“I’m sick of singing without meaning” sings The Bottom Line frontman Cal Amies as he kicks off the band’s new album, ‘No Vacation’. From the outset, it’s clear the London-based quartet are looking to make a real statement. And you can’t blame them, as it’s been seven years since the release of their debut album ‘Role Models?’ but has the wait been worth it?
All in all, it’s standard pop-punk fare. There are shades of Simple Plan, blink-182 and All Time Low present – the band risk sounding generic in parts, not really asserting themselves and conveying over a distinct identity. Opener ‘Reasons’ is essentially the entire album in microcosm; fun and frantic but not particularly going anywhere.

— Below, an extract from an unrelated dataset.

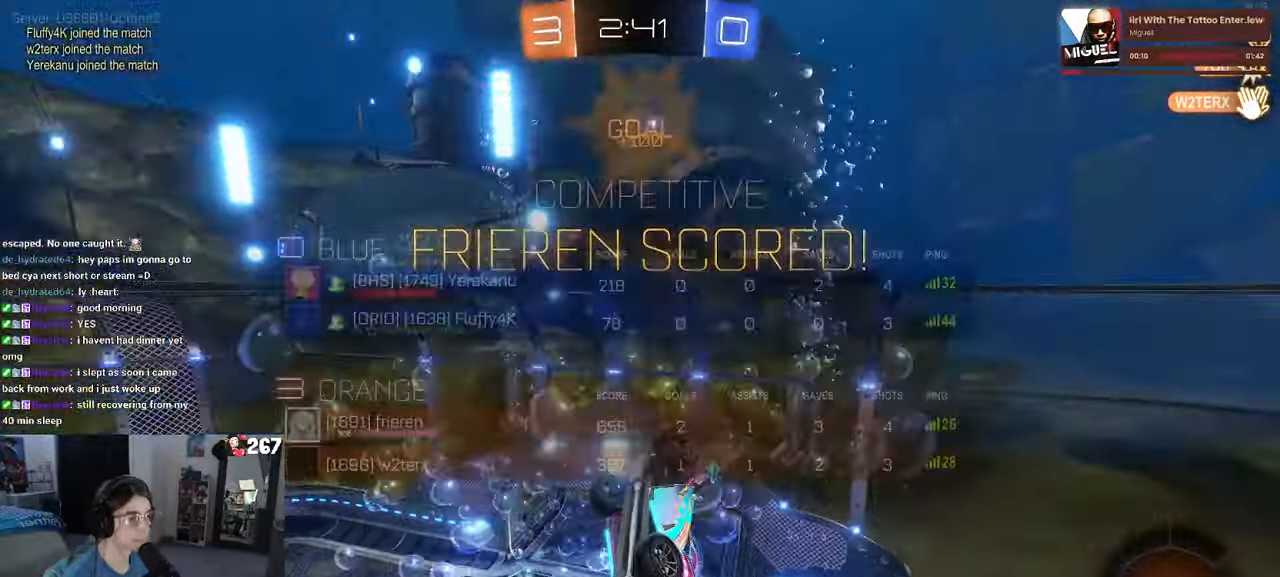
{"dt_ms": 500, "buttons": ["R3"], "left_stick": "left", "right_stick": "center", "events": [[50, "right_stick", "center"]]}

As they’ve evolved over the past few years, The Bottom Line have gone for a cleaner sound, it’s all pulsating power chords and angsty vocals from Amies. “Let’s go back to the start/And watch it fall apart” he sings on ‘Over And Over’, the sort of intense, punchy pop-punk track that feels destined to be a highlight of The Bottom Line’s live show, surely making a future appearance at Slam Dunk.

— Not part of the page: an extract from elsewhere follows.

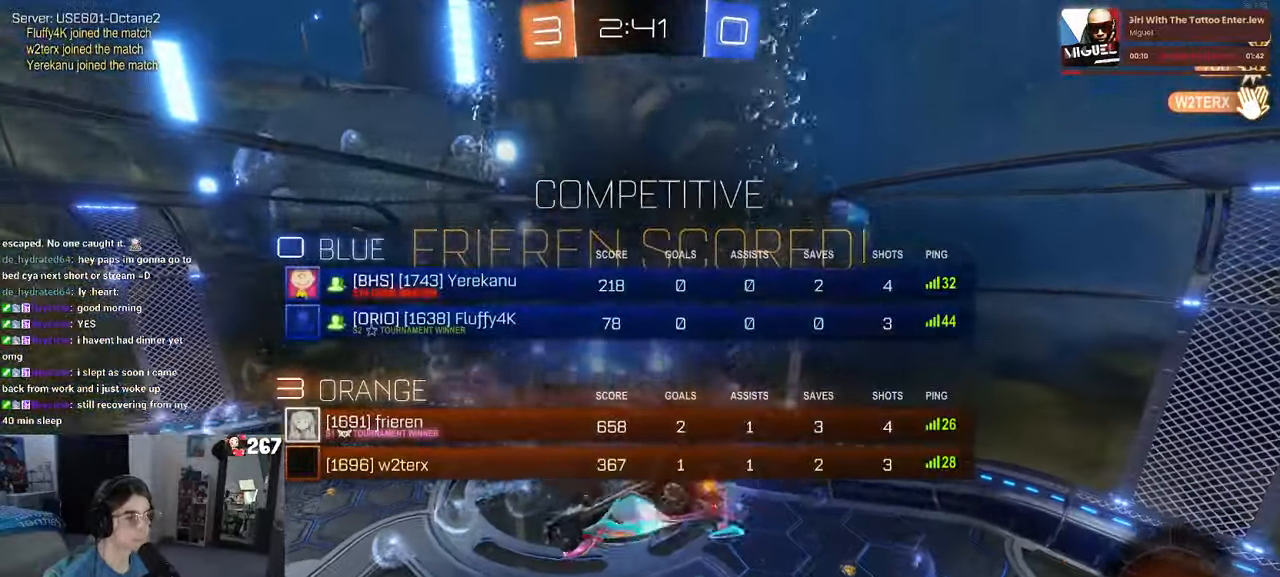
{"dt_ms": 500, "buttons": ["CROSS"], "left_stick": "down", "right_stick": "center", "events": [[283, "left_stick", "down-left"], [316, "R3", "up"], [383, "right_stick", "up"], [433, "left_stick", "down"], [433, "right_stick", "center"], [466, "CROSS", "down"]]}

As an album, ‘No Vacation’ begins to get slightly stronger as it goes on, ‘Like The Movies’ and ‘Everything’ being an emphatic double whammy. ‘Everything’ is more melodic than some of the more straight-forward pop-punk here, and hints at more exciting directions in which the band could move in future. Whereas ‘No Vacation’ begins as enjoyable but not remarkable pop-punk, they start to come into their own with the former tracks.
Overall though, nothing that The Bottom Line do here is particularly original or inventive, when compared to the likes of Neck Deep and The Faim. Difficult second album? Not exactly, but it’s still unclear where exactly the band go from here. They’ve got potential, but let’s not make it another seven years until the third album, please.
‘No Vacation‘ by The Bottom Line is out now on Marshall Records.